[Opening Supplied records section]
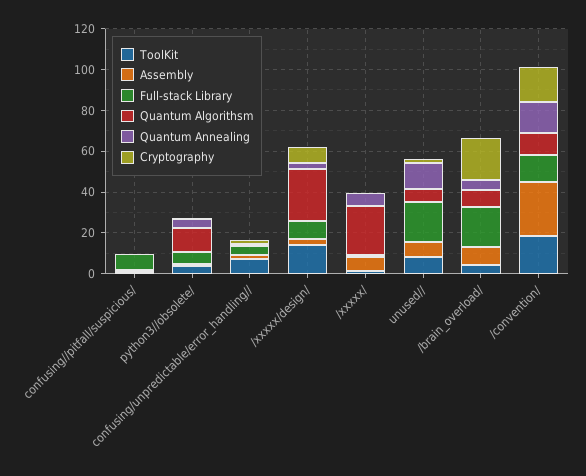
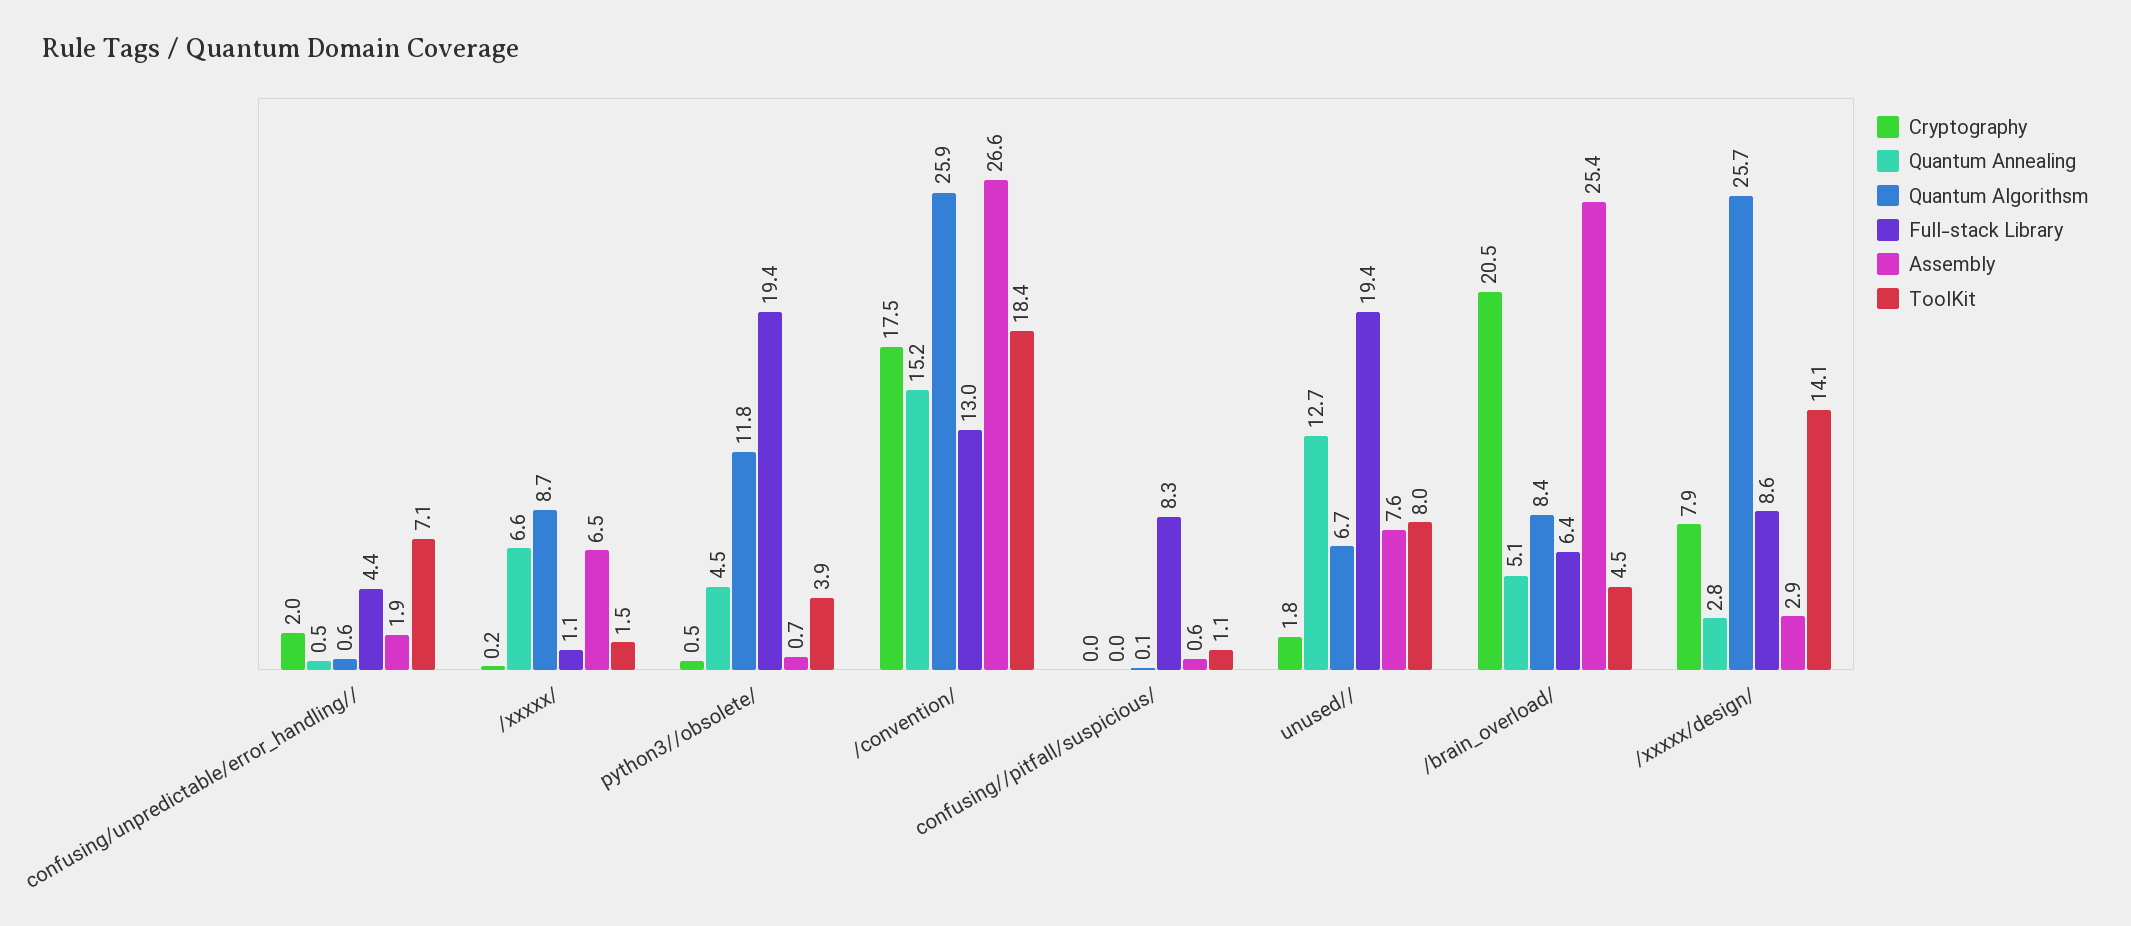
Full-stack Library, python3//obsolete/: 5 -> 19.4
Quantum Algorithsm, /xxxxx/: 25 -> 8.7
Assembly, /brain_overload/: 10 -> 25.4
Full-stack Library, /brain_overload/: 20 -> 6.4
Quantum Algorithsm, /convention/: 10 -> 25.9

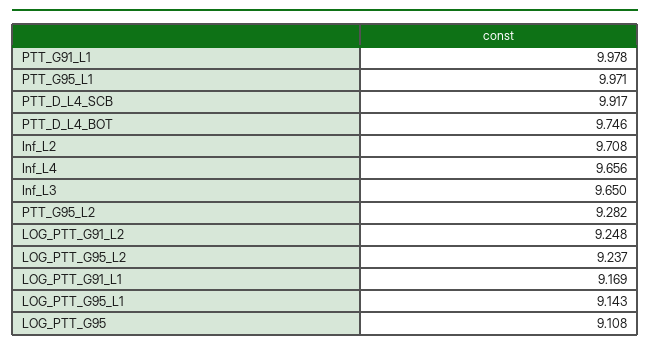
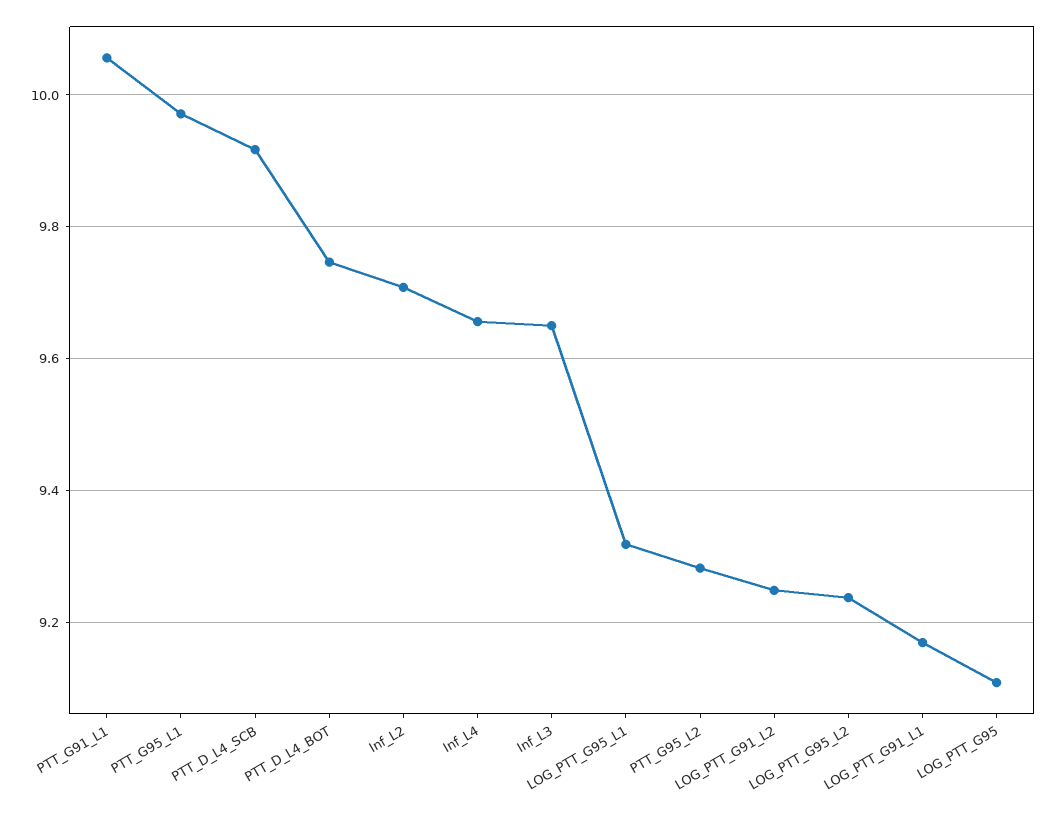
PTT_G91_L1: 9.978 -> 10.06
LOG_PTT_G95_L1: 9.143 -> 9.32

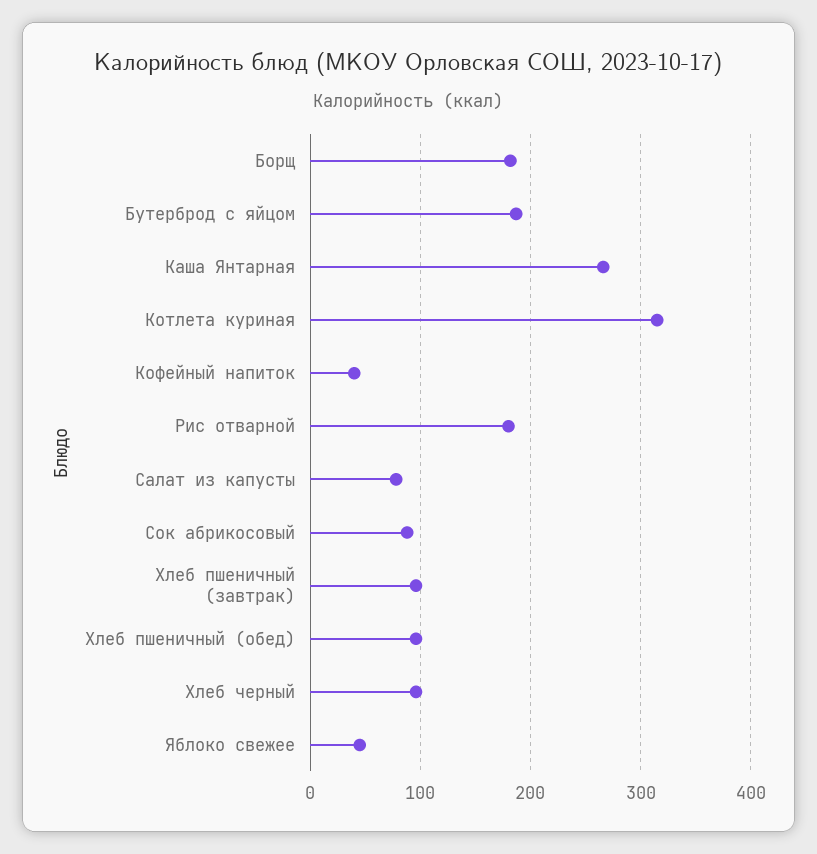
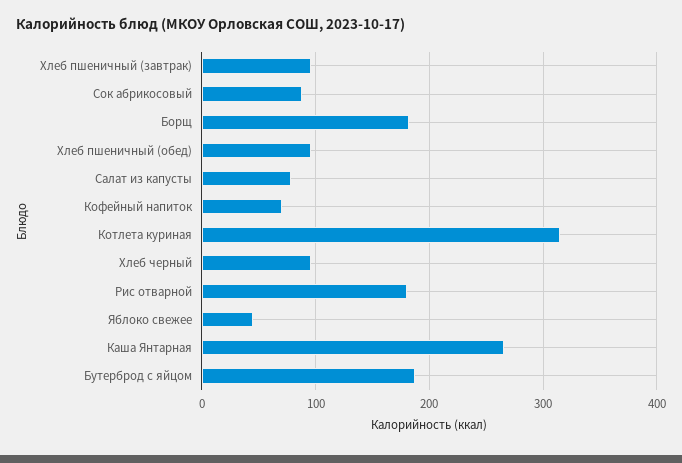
Кофейный напиток: 40 -> 70

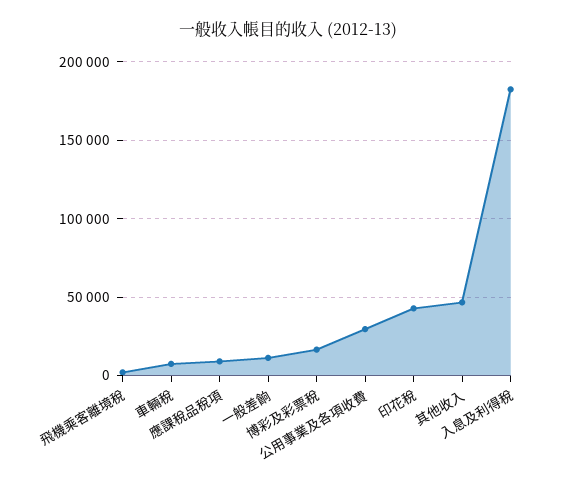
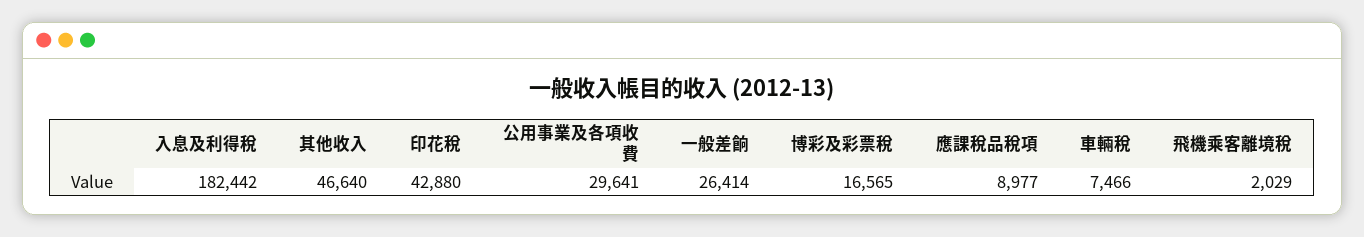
一般差餉: 10000 -> 26414

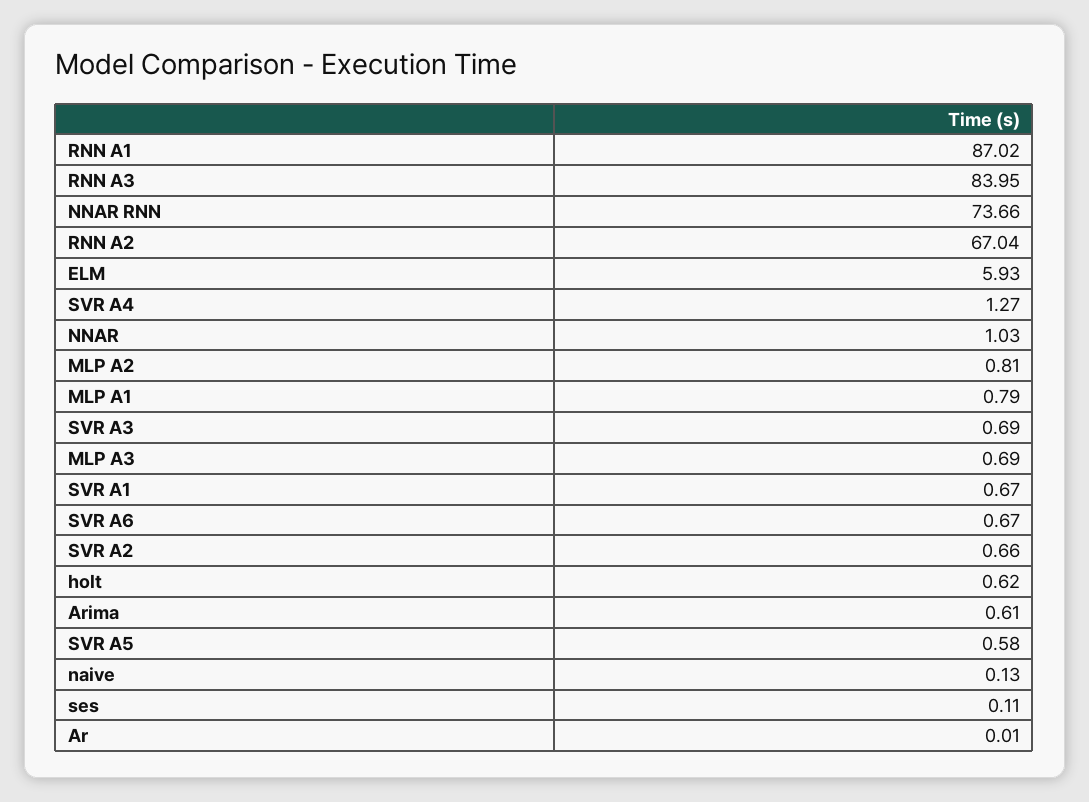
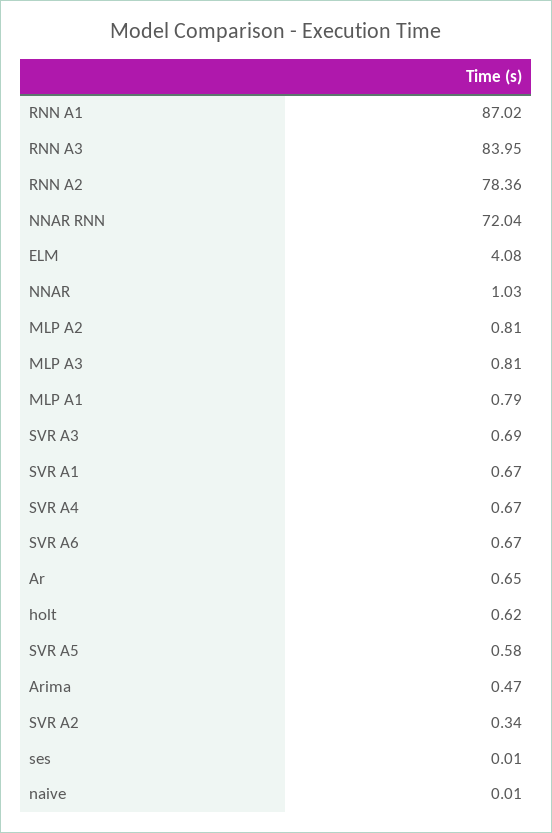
NNAR RNN: 73.66 -> 72.04
RNN A2: 67.04 -> 78.36
ELM: 5.93 -> 4.08
SVR A4: 1.27 -> 0.67
MLP A3: 0.69 -> 0.81
SVR A2: 0.66 -> 0.34
Arima: 0.61 -> 0.47
naive: 0.13 -> 0.01
ses: 0.11 -> 0.01
Ar: 0.01 -> 0.65

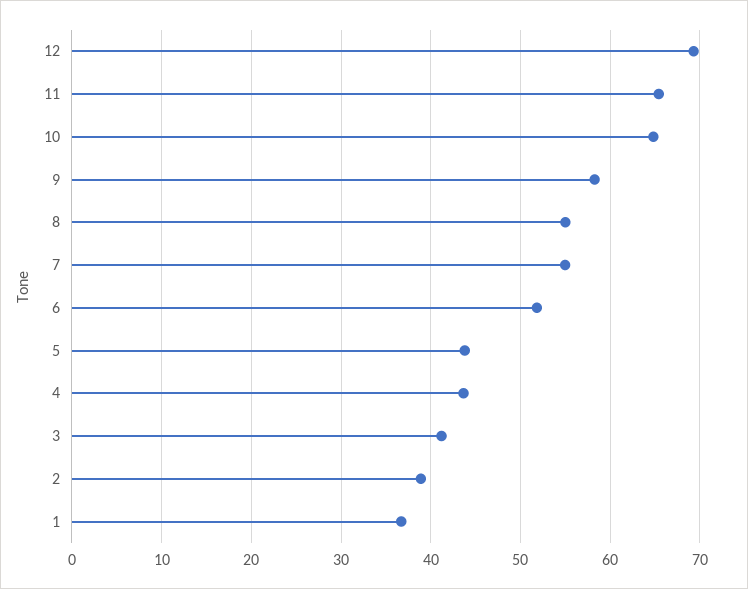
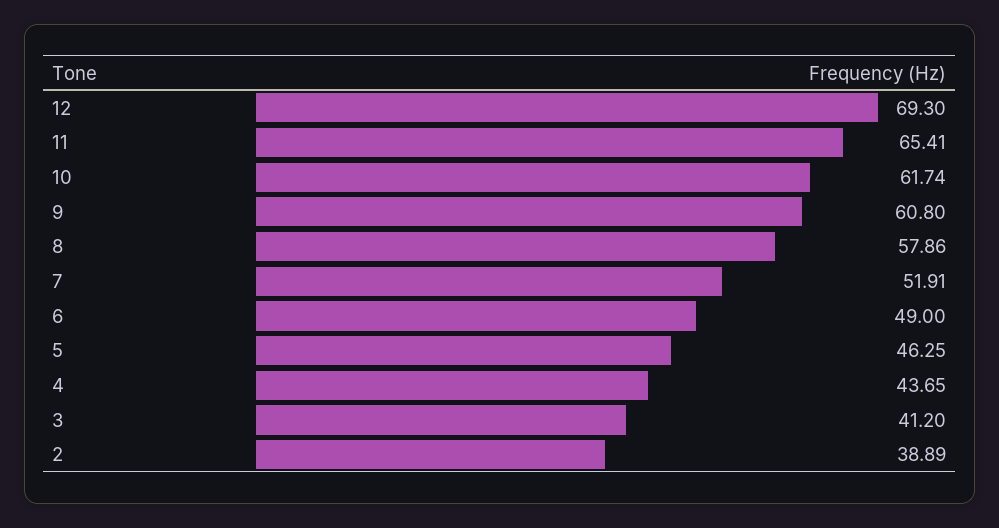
10: 65 -> 61.74
9: 58 -> 60.8
8: 55 -> 57.86
7: 55 -> 51.91
6: 52 -> 49
5: 44 -> 46.25
1: 37 -> none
[Closing Supplied records section]
> **Work request**
Restate word for word the lines from the line with "ELM: 5.93 -> 4.08" to the last line of the records above, inclusive, and omit every picture.

> **Solution to the exercise**
ELM: 5.93 -> 4.08
SVR A4: 1.27 -> 0.67
MLP A3: 0.69 -> 0.81
SVR A2: 0.66 -> 0.34
Arima: 0.61 -> 0.47
naive: 0.13 -> 0.01
ses: 0.11 -> 0.01
Ar: 0.01 -> 0.65

10: 65 -> 61.74
9: 58 -> 60.8
8: 55 -> 57.86
7: 55 -> 51.91
6: 52 -> 49
5: 44 -> 46.25
1: 37 -> none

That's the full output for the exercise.